- Dataset excerpts

--- START ---

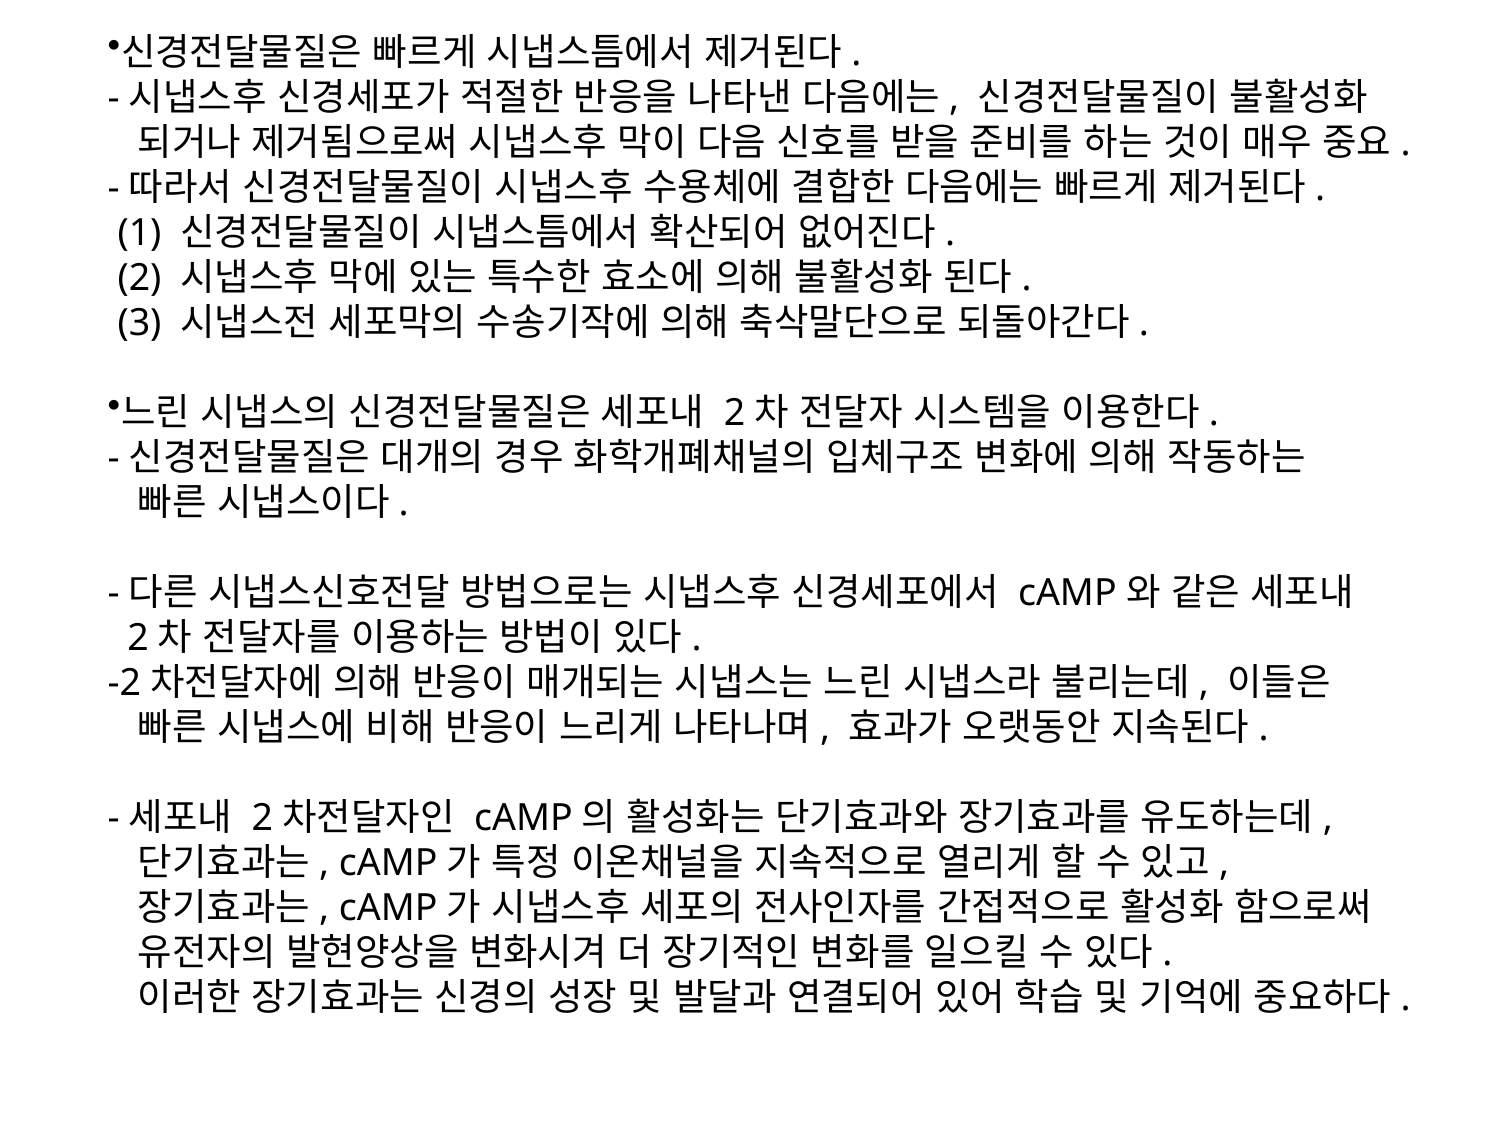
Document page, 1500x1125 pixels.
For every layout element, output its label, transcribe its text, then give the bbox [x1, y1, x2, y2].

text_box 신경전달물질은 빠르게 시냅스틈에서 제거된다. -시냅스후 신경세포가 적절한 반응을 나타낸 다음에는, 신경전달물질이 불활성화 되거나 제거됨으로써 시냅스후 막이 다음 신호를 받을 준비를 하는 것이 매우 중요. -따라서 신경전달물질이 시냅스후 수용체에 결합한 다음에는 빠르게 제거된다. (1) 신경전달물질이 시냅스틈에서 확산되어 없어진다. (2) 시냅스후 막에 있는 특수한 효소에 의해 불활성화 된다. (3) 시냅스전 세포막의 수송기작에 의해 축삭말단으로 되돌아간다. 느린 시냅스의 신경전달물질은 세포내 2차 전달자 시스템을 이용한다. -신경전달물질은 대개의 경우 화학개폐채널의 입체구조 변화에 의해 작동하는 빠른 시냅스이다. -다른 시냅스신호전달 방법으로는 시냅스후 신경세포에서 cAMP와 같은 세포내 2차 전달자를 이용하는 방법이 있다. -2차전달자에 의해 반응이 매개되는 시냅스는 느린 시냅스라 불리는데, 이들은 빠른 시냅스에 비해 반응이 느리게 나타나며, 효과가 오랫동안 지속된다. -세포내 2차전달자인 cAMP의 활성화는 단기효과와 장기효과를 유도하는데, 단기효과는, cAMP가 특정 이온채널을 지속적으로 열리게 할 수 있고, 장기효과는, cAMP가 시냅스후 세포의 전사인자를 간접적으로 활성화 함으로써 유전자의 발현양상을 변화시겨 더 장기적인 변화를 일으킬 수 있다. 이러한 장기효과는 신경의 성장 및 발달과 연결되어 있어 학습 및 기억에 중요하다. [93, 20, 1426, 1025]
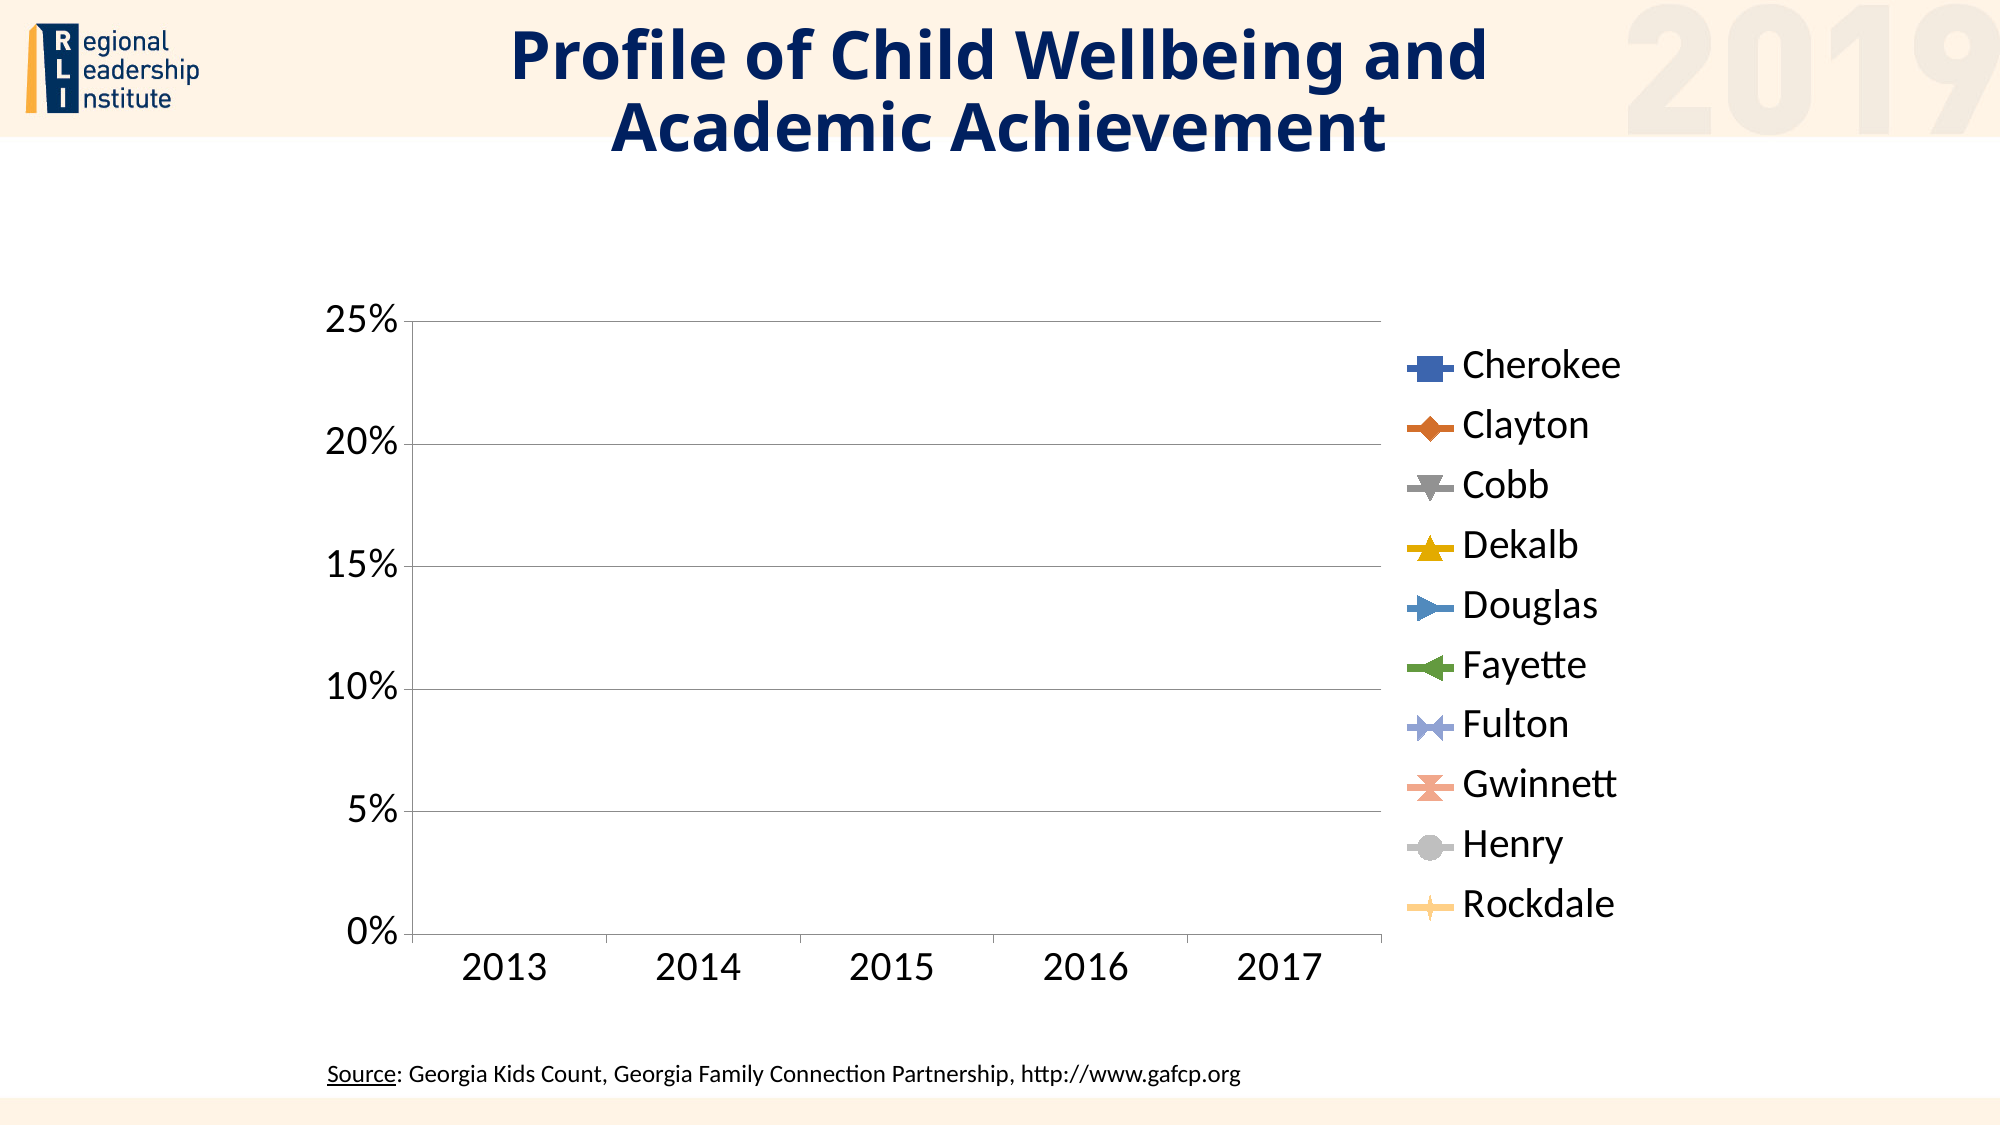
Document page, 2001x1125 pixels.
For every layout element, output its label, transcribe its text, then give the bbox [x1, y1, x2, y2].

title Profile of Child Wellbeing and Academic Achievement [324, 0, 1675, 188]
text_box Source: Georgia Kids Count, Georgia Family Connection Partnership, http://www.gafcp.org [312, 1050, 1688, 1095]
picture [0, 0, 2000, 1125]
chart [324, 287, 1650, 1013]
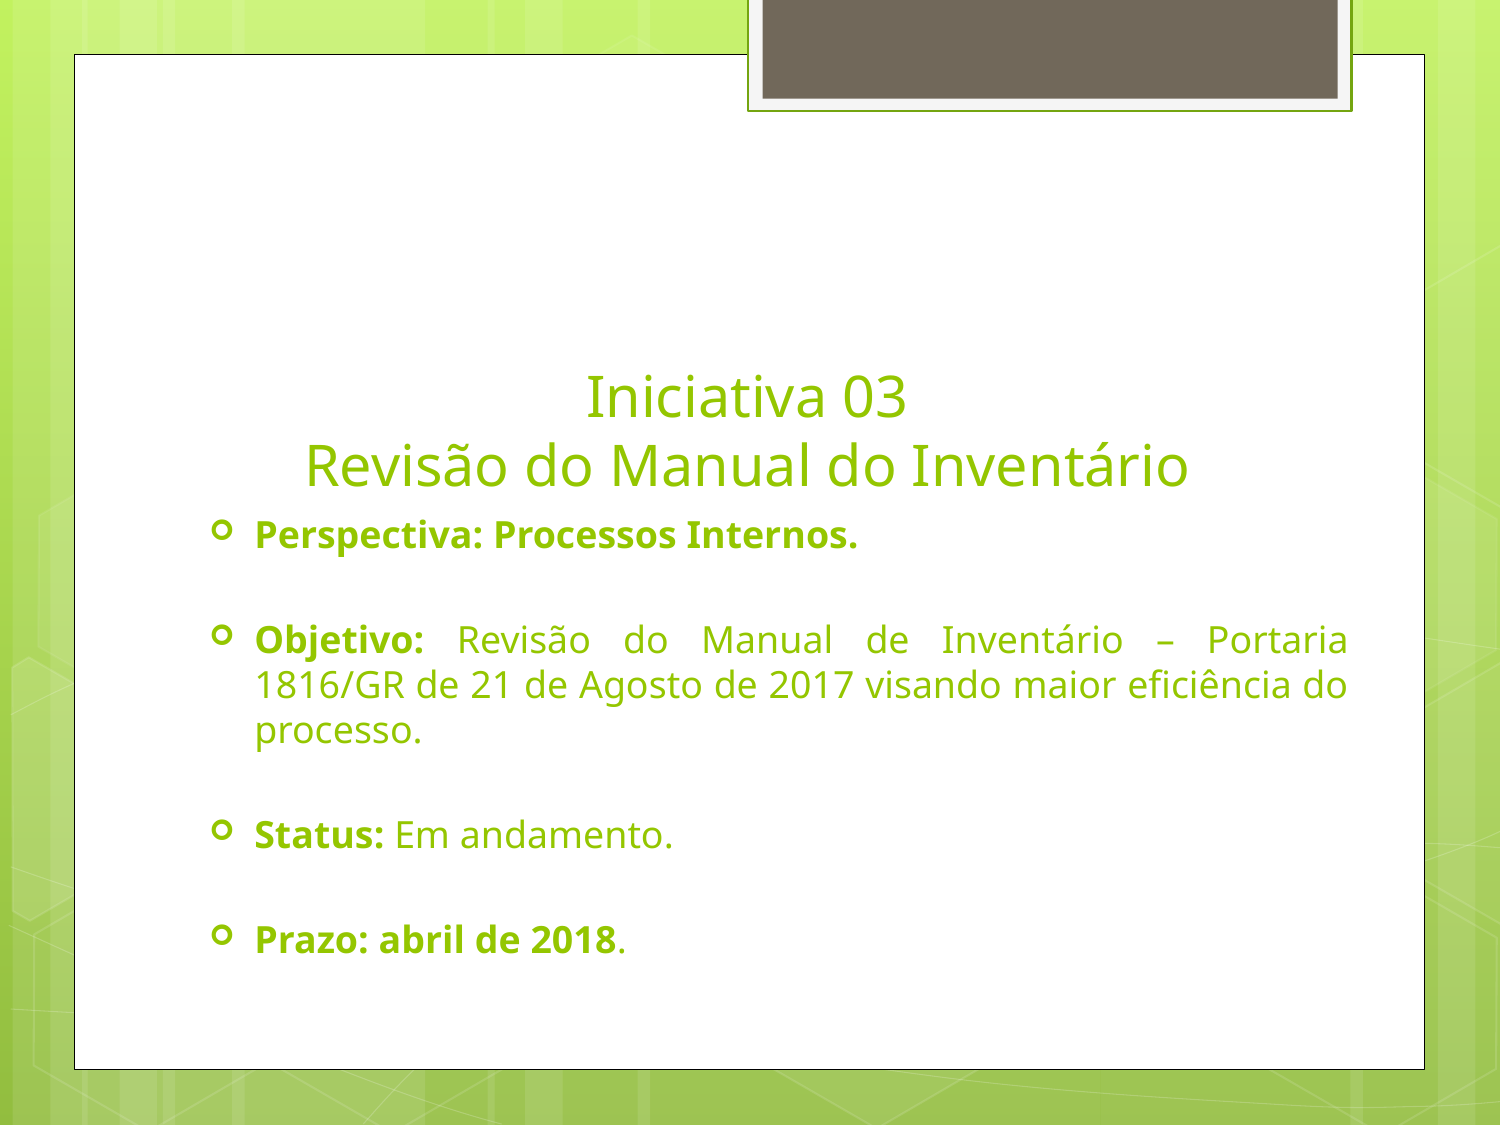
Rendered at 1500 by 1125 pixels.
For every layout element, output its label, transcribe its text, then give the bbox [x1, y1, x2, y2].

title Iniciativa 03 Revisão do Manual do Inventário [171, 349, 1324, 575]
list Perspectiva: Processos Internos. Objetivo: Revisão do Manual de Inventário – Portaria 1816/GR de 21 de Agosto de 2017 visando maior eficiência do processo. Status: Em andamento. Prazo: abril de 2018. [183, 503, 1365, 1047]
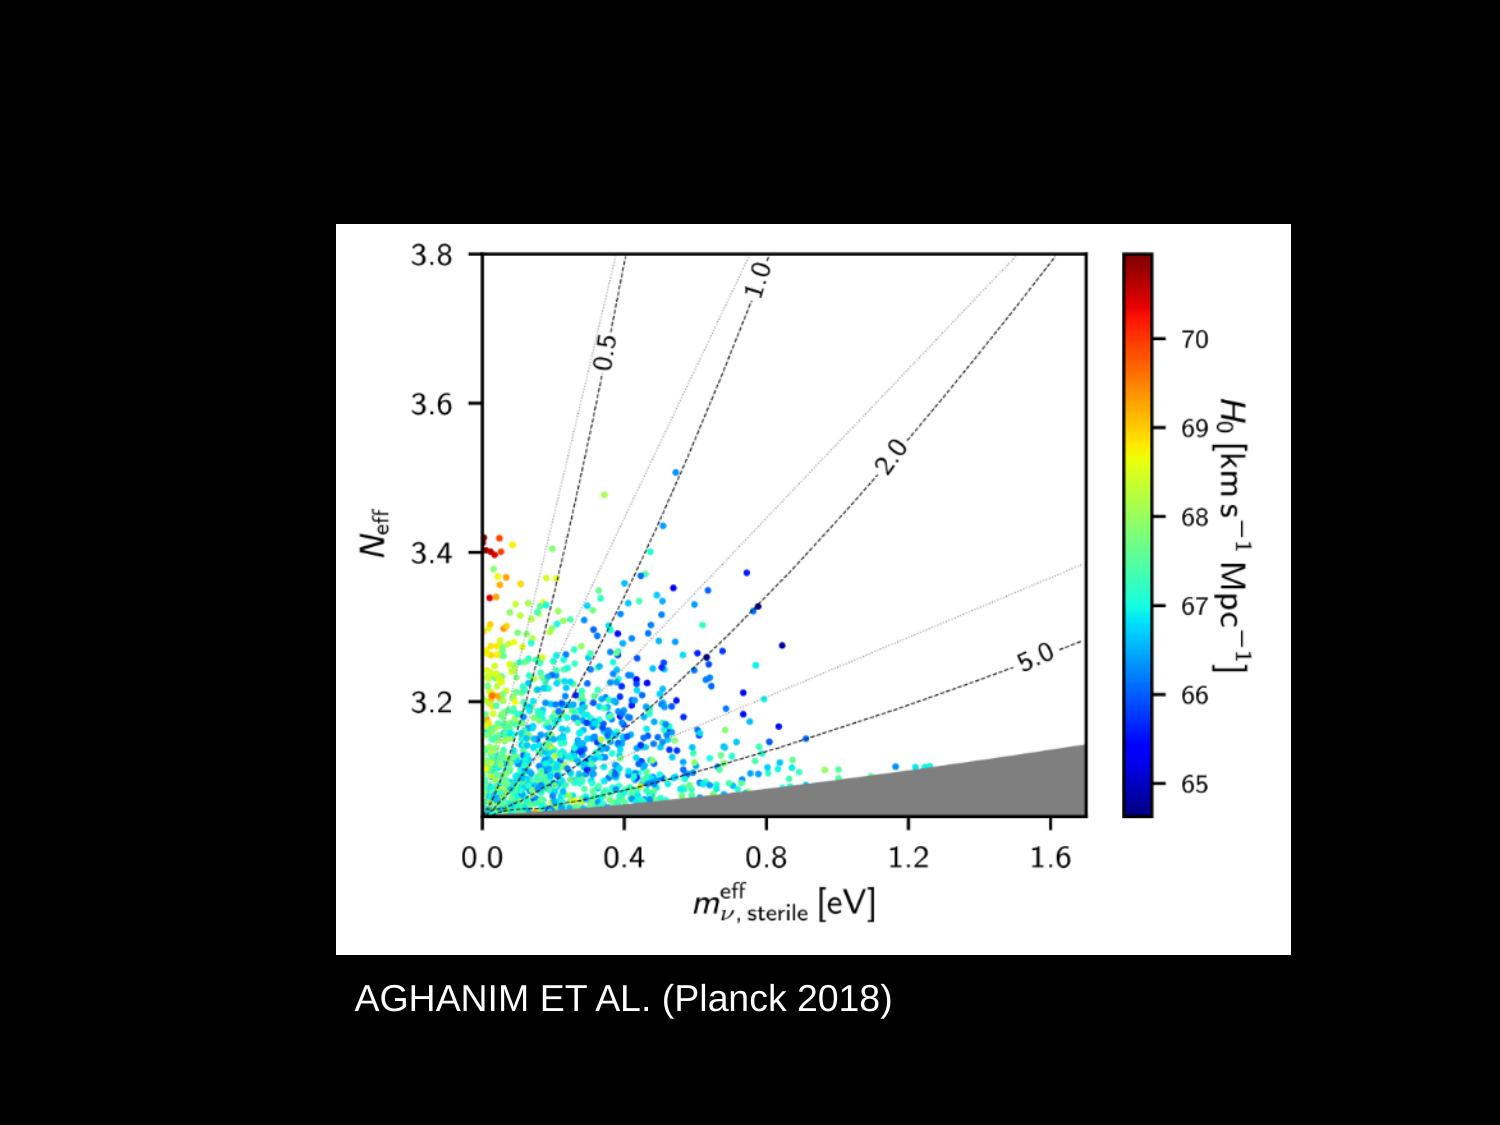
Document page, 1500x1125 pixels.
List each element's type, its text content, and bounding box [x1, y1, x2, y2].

--- END ---

- Exercise requirements
No pictures belong in the copy. Repeat the entries exactly.

- Answer to this exercise
Document page, 1500x1125 pixels.
For every layout element, output its label, transcribe its text, then give the bbox [x1, y1, x2, y2].

text_box 신경전달물질은 빠르게 시냅스틈에서 제거된다. -시냅스후 신경세포가 적절한 반응을 나타낸 다음에는, 신경전달물질이 불활성화 되거나 제거됨으로써 시냅스후 막이 다음 신호를 받을 준비를 하는 것이 매우 중요. -따라서 신경전달물질이 시냅스후 수용체에 결합한 다음에는 빠르게 제거된다. (1) 신경전달물질이 시냅스틈에서 확산되어 없어진다. (2) 시냅스후 막에 있는 특수한 효소에 의해 불활성화 된다. (3) 시냅스전 세포막의 수송기작에 의해 축삭말단으로 되돌아간다. 느린 시냅스의 신경전달물질은 세포내 2차 전달자 시스템을 이용한다. -신경전달물질은 대개의 경우 화학개폐채널의 입체구조 변화에 의해 작동하는 빠른 시냅스이다. -다른 시냅스신호전달 방법으로는 시냅스후 신경세포에서 cAMP와 같은 세포내 2차 전달자를 이용하는 방법이 있다. -2차전달자에 의해 반응이 매개되는 시냅스는 느린 시냅스라 불리는데, 이들은 빠른 시냅스에 비해 반응이 느리게 나타나며, 효과가 오랫동안 지속된다. -세포내 2차전달자인 cAMP의 활성화는 단기효과와 장기효과를 유도하는데, 단기효과는, cAMP가 특정 이온채널을 지속적으로 열리게 할 수 있고, 장기효과는, cAMP가 시냅스후 세포의 전사인자를 간접적으로 활성화 함으로써 유전자의 발현양상을 변화시겨 더 장기적인 변화를 일으킬 수 있다. 이러한 장기효과는 신경의 성장 및 발달과 연결되어 있어 학습 및 기억에 중요하다. [93, 20, 1426, 1025]
Document page, 2001x1125 pixels.
For every layout element, output its label, transcribe its text, then give the bbox [x1, y1, x2, y2].

title Profile of Child Wellbeing and Academic Achievement [324, 0, 1675, 188]
text_box Source: Georgia Kids Count, Georgia Family Connection Partnership, http://www.gafcp.org [312, 1050, 1688, 1095]
picture [0, 0, 2000, 1125]
chart [324, 287, 1650, 1013]
Rendered at 1500 by 1125 pixels.
For every layout element, output its label, transcribe its text, then give the bbox [x1, y1, x2, y2].

title Iniciativa 03 Revisão do Manual do Inventário [171, 349, 1324, 575]
list Perspectiva: Processos Internos. Objetivo: Revisão do Manual de Inventário – Portaria 1816/GR de 21 de Agosto de 2017 visando maior eficiência do processo. Status: Em andamento. Prazo: abril de 2018. [183, 503, 1365, 1047]
Document page, 1500x1125 pixels.
List each element's type, its text content, and bounding box [x1, y1, x2, y2].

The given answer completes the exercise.